Assignment
Please copy every one of the records below word for word, leaving the pictures out of your copy.

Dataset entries
▬▬▬

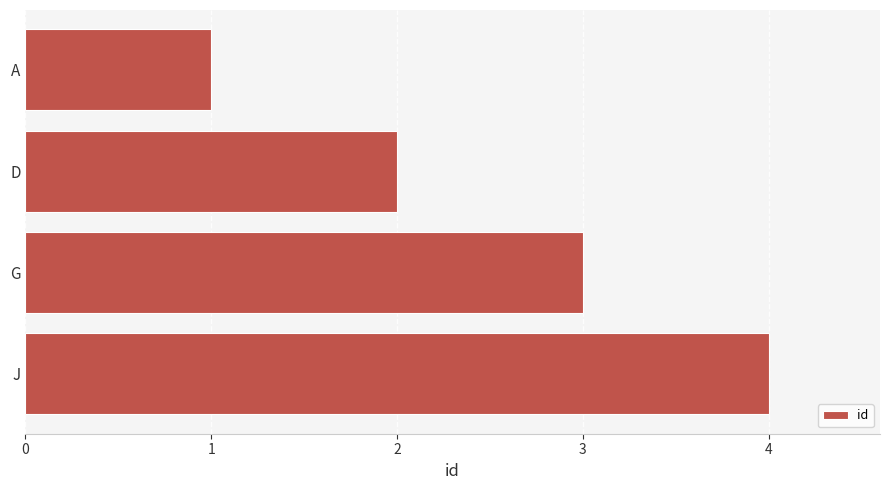

What value does the data have at J?

4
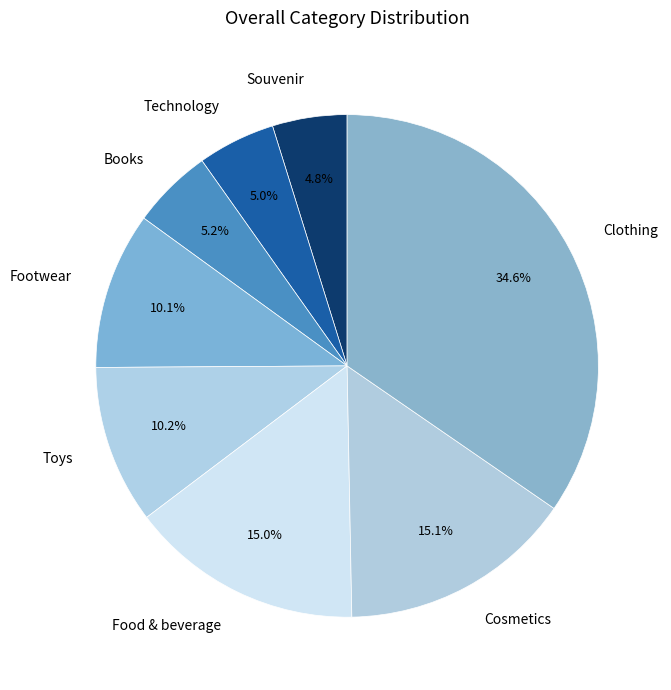

Which has a higher value, Food & beverage or Technology?

Food & beverage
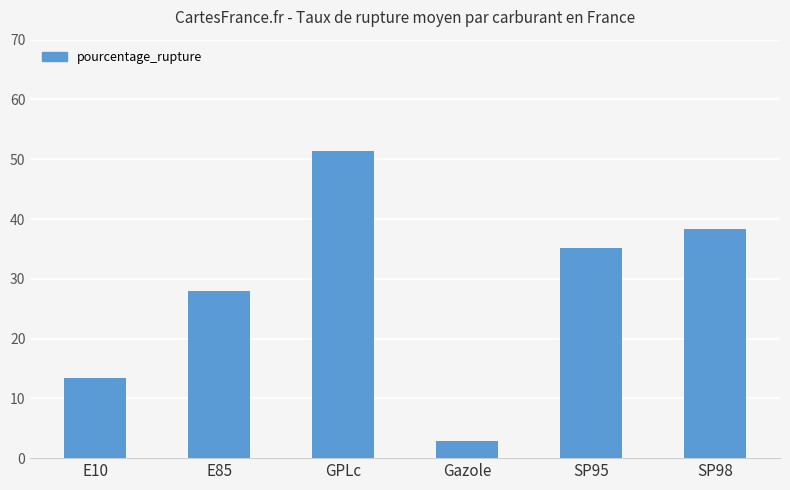

Reading left to right, what are all the values shown in this chart?

E10=13.4	E85=27.9	GPLc=51.4	Gazole=2.9	SP95=35.1	SP98=38.3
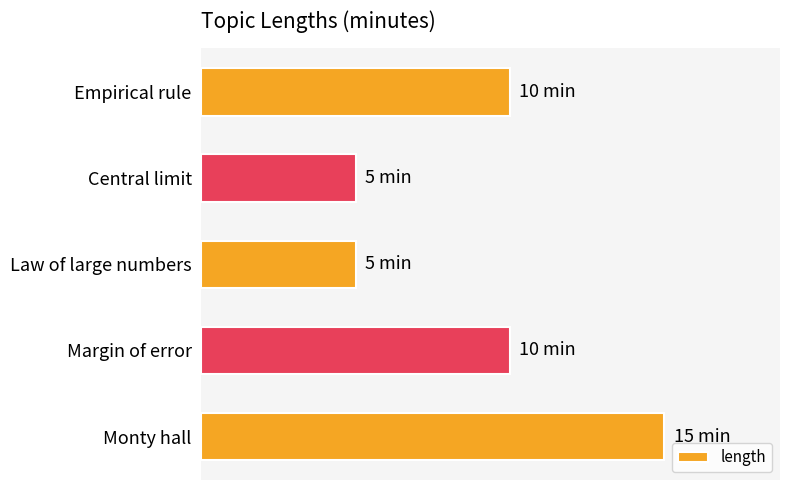

Does the chart contain any negative values?

No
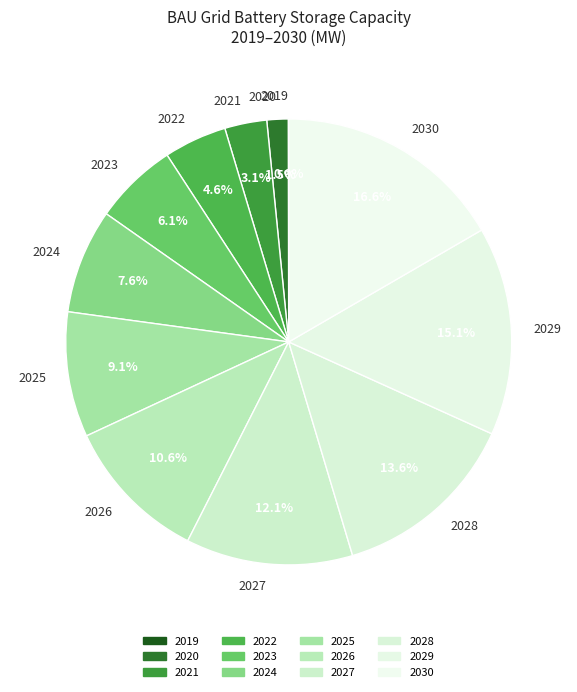

How much of the chart is everything except 2020?

98.5%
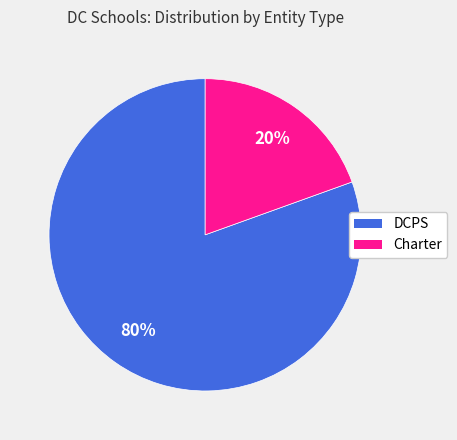

Is it true that Charter is 33% of the pie?

False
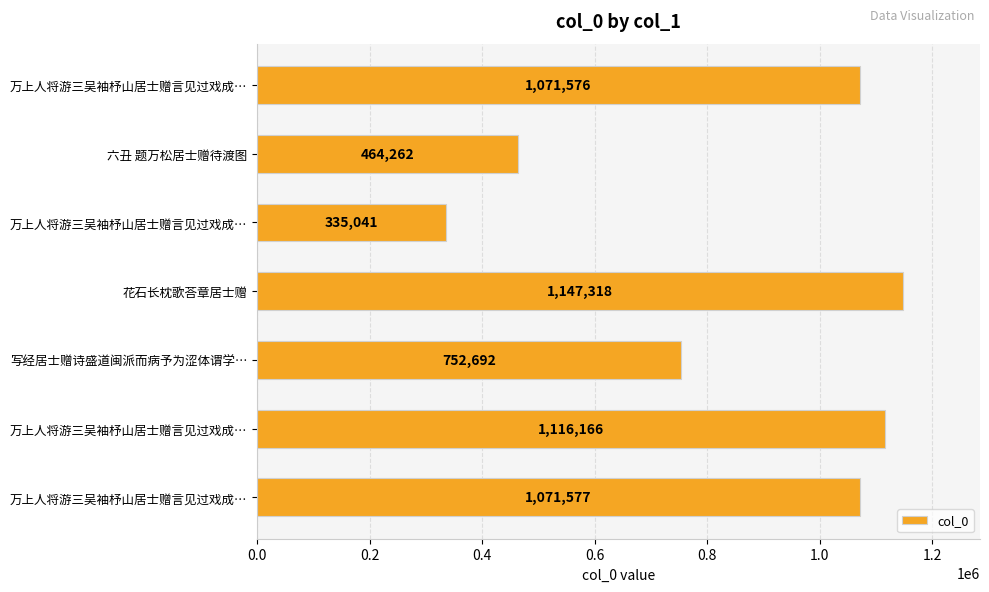

Where is the data nearest to the value 741179?

写经居士赠诗盛道闽派而病予为涩体谓学…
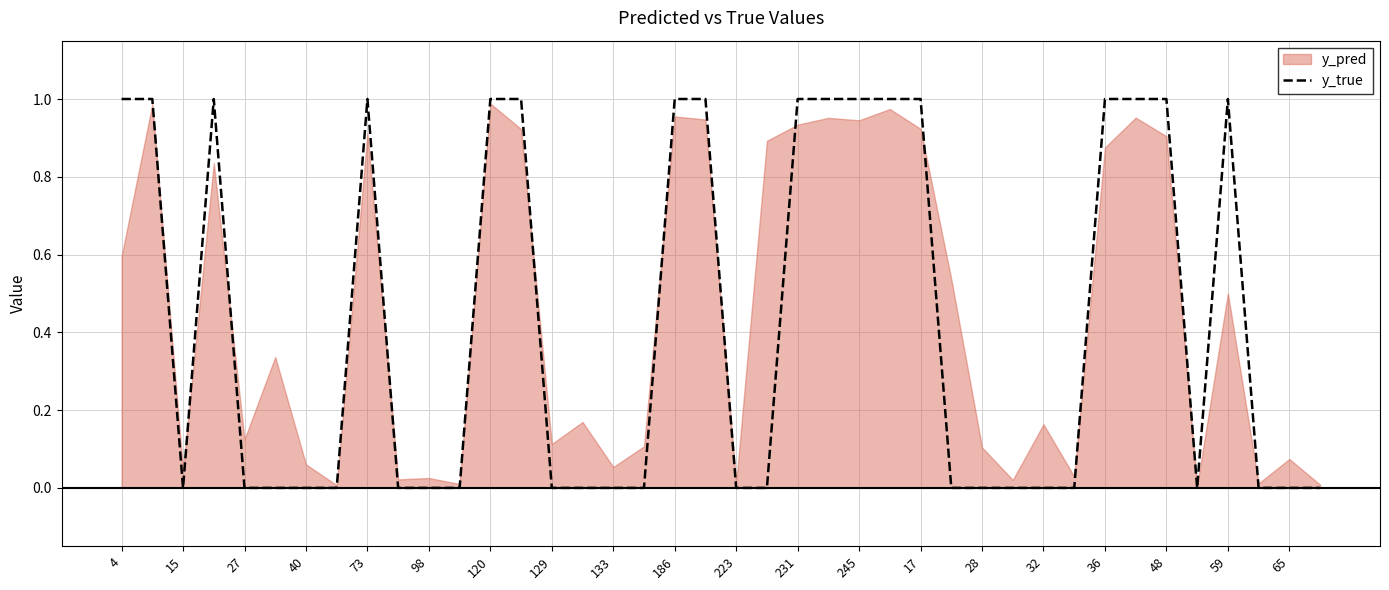

Reading left to right, transcribe all the data shown in this chart.

1	1	0	1	0	0	0	0	1	0	0	0	1	1	0	0	0	0	1	1	0	0	1	1	1	1	1	0	0	0	0	0	1	1	1	0	1	0	0	0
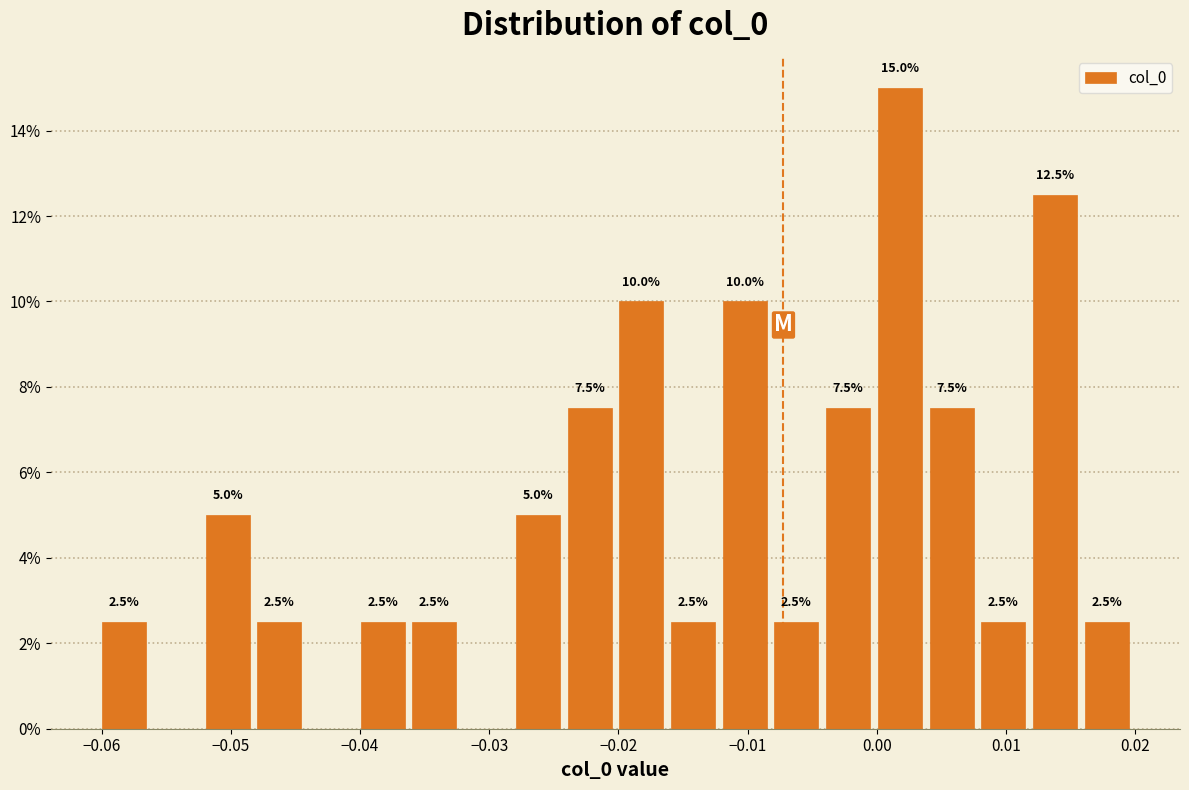

Which range on the x-axis has the tallest bar?

0.000 to 0.004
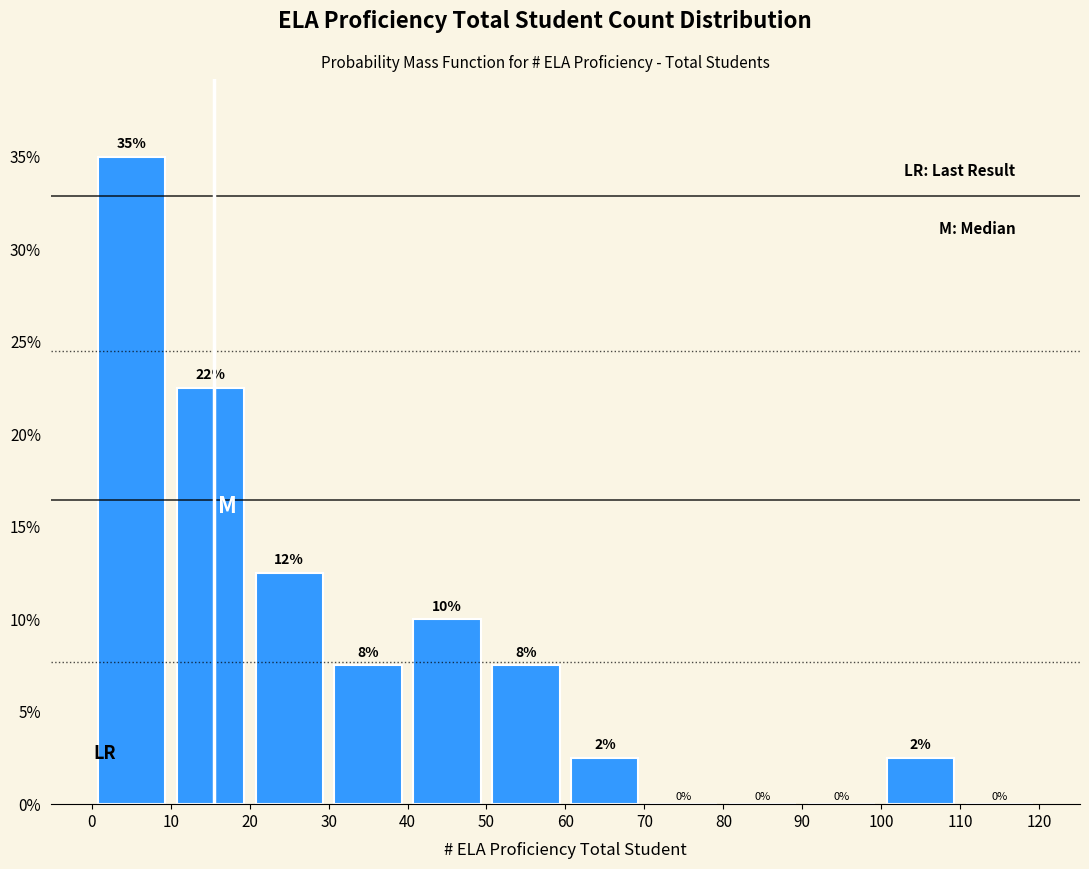

Over which range of the x-axis is the bar tallest?

0 to 10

▬▬▬

Written solution
What value does the data have at J?

4

Which has a higher value, Food & beverage or Technology?

Food & beverage

Reading left to right, what are all the values shown in this chart?

E10=13.4	E85=27.9	GPLc=51.4	Gazole=2.9	SP95=35.1	SP98=38.3

Does the chart contain any negative values?

No

How much of the chart is everything except 2020?

98.5%

Is it true that Charter is 33% of the pie?

False

Where is the data nearest to the value 741179?

写经居士赠诗盛道闽派而病予为涩体谓学…

Reading left to right, transcribe all the data shown in this chart.

1	1	0	1	0	0	0	0	1	0	0	0	1	1	0	0	0	0	1	1	0	0	1	1	1	1	1	0	0	0	0	0	1	1	1	0	1	0	0	0

Which range on the x-axis has the tallest bar?

0.000 to 0.004

Over which range of the x-axis is the bar tallest?

0 to 10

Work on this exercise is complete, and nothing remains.